Les flâneurs


Odile Tremblay

La beauté à l’opéra
Bien des livrets d’opéra, surtout ceux issus de la tradition italienne, se collent aux grandes émotions universelles d’amours contrariées et de trahisons. Ainsi le magnifique Lucia di Lammermoor de Donizetti à l’Opéra de Montréal, qui peut aujourd’hui encore rallier les foules. La voix remarquable de Kathleen Kim (le rôle-titre est un morceau de bravoure pour une colorature), la solide distribution générale, la performance stylée de l’Orchestre Métropolitain et la mise en scène de Michael Cavanagh, tissée de sobriété, par-delà des décors un brin conventionnels, offrent des moments de pur bonheur.


Caroline Montpetit

Frissons de fado
Ceux qui n’ont pas pu voir la jeune chanteuse portugaise de fado Carminho, au théâtre Outremont, peuvent plonger dans l’inimitable spleen portugais sur son disque Maria, dont elle signe plusieurs compositions. Ce nom, à la fois ancien et contemporain, représente pour elle à lui seul le fado, ce chant ancien mais renouvelé qui livre l’âme de ceux qui le chantent. Le premier titre, A tecedeira, chanté a capela, donne le ton de l’expérience. On dit d’ailleurs que le fado implique autant celui qui chante que celui qui l’entend. À écouter religieusement, pour des frissons garantis.


Félix Deschênes

Le ton juste
En amenant avec elle trois de ses cinq enfants sur la route de la Baie- James, l’animatrice Annie Desrochers a retracé un pan de l’histoire du Québec, mais elle a aussi mené une quête personnelle ; le développement du vaste projet hydroélectrique dans les années 1970, on le doit à son grand-père, Paul Desrochers, un éminent conseiller de Robert Bourassa. Le balado Transmission explore le legs partagé de cet homme. À elle seule, la série vaut l’installation de l’application OHdio de Radio-Canada, où elle loge en exclusivité.


Yannick Marcoux

Sur les braises du Brésil
Condamné dans la controverse, Luiz Inácio Lula da Silva, ex-président du Brésil, vient d’être libéré après 19 mois d’incarcération tandis que son opposant, Jair Bolsonaro, multiplie les propos incendiaires.
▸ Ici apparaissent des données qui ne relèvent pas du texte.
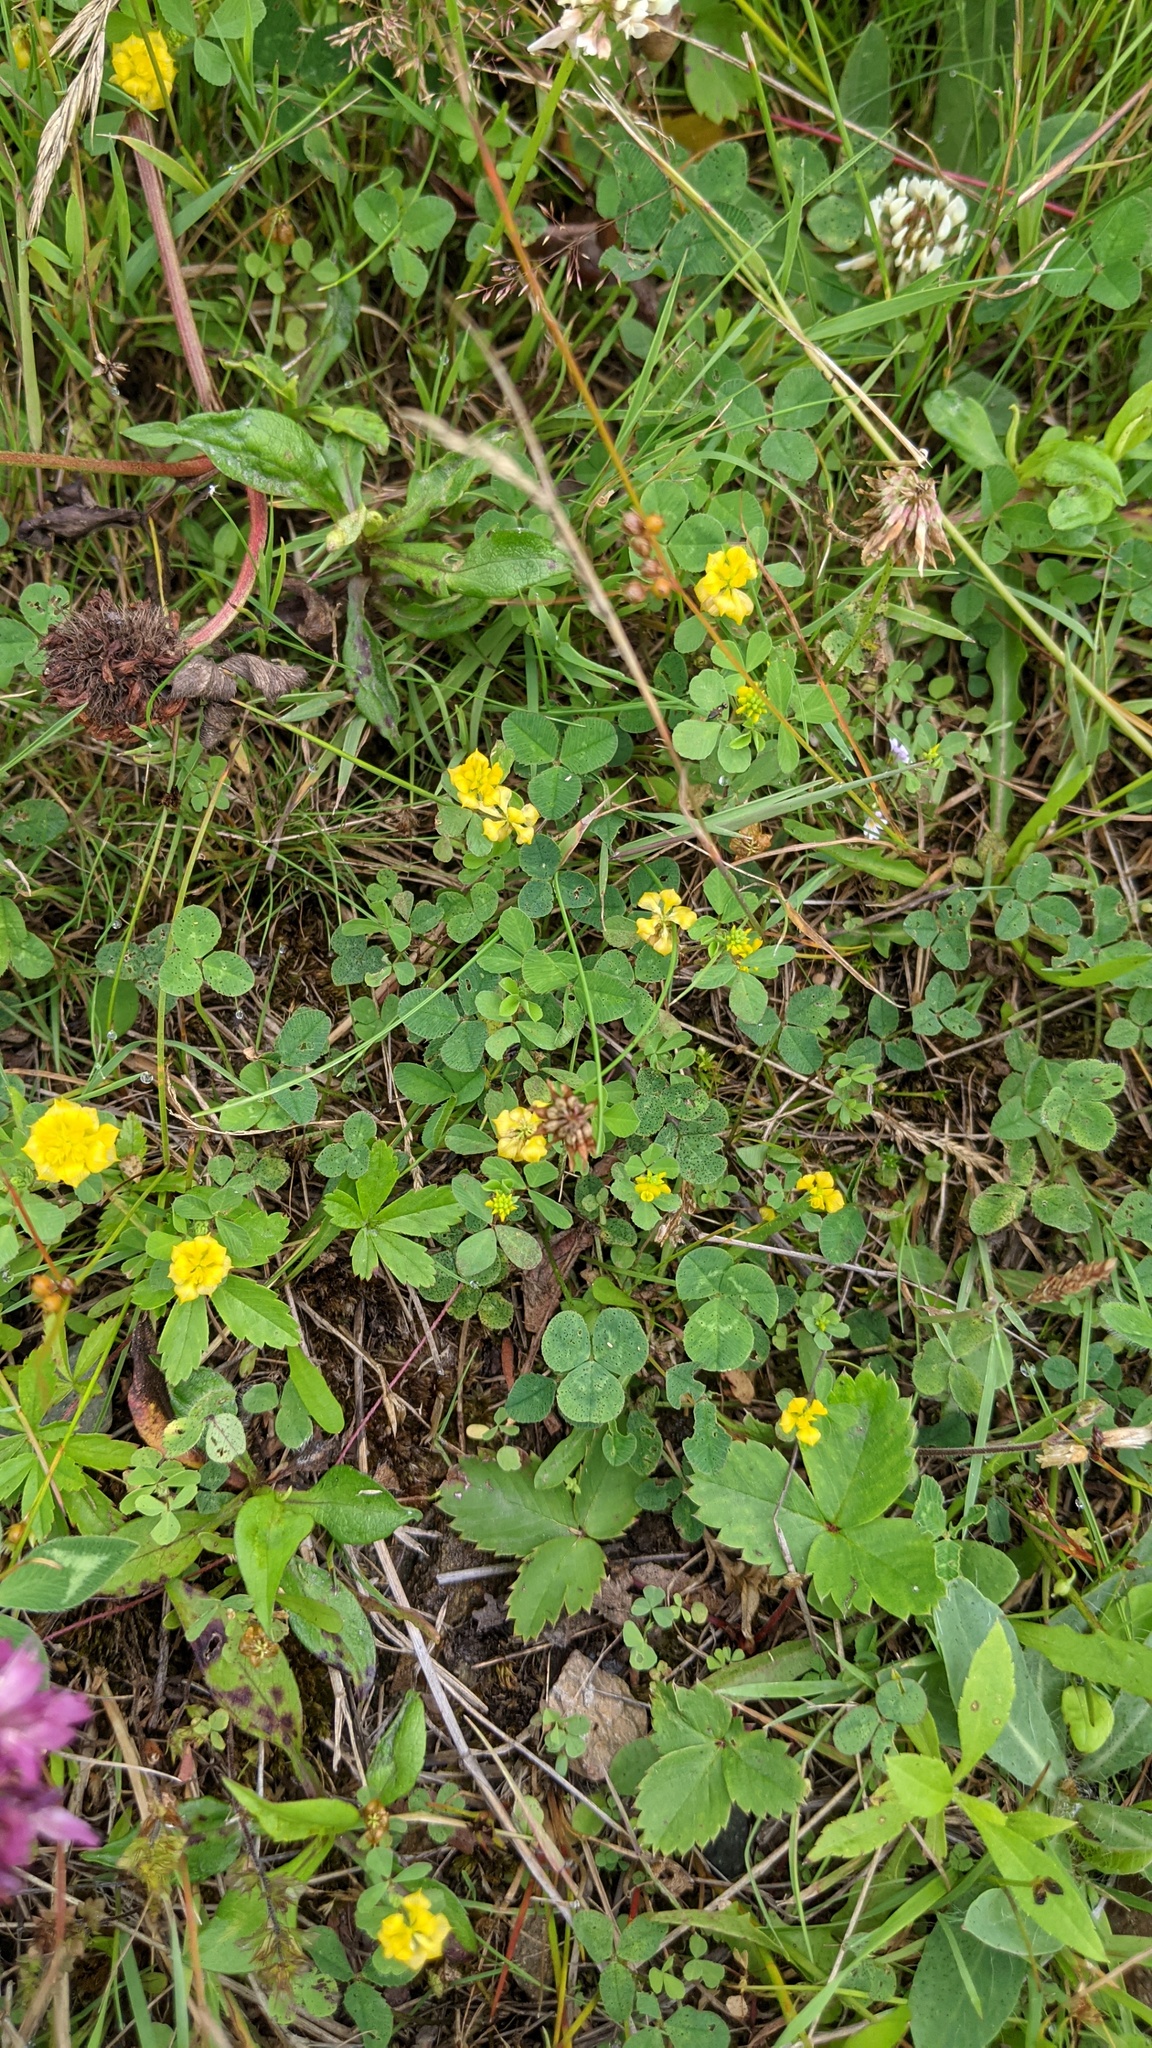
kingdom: Plantae
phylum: Tracheophyta
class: Magnoliopsida
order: Fabales
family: Fabaceae
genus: Trifolium
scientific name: Trifolium
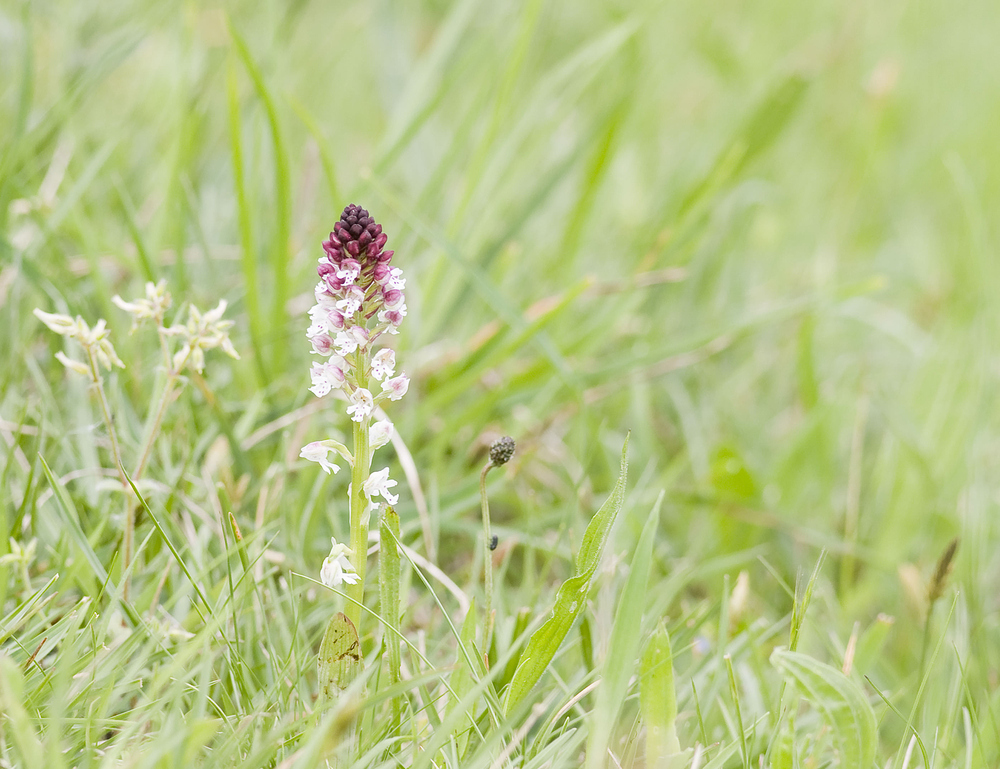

Un fossé sépare ces deux hommes et, avec eux, la population. Dans son documentaire The Edge of Democracy, Petra Costa sublime sa vie personnelle pour aborder l’histoire contemporaine du pays et, par une narration sobre et un montage rigoureux, nous propose une immersion privilégiée au coeur d’un appareil démocratique gangrené. Aussi troublant qu’éclairant. Sur Netflix.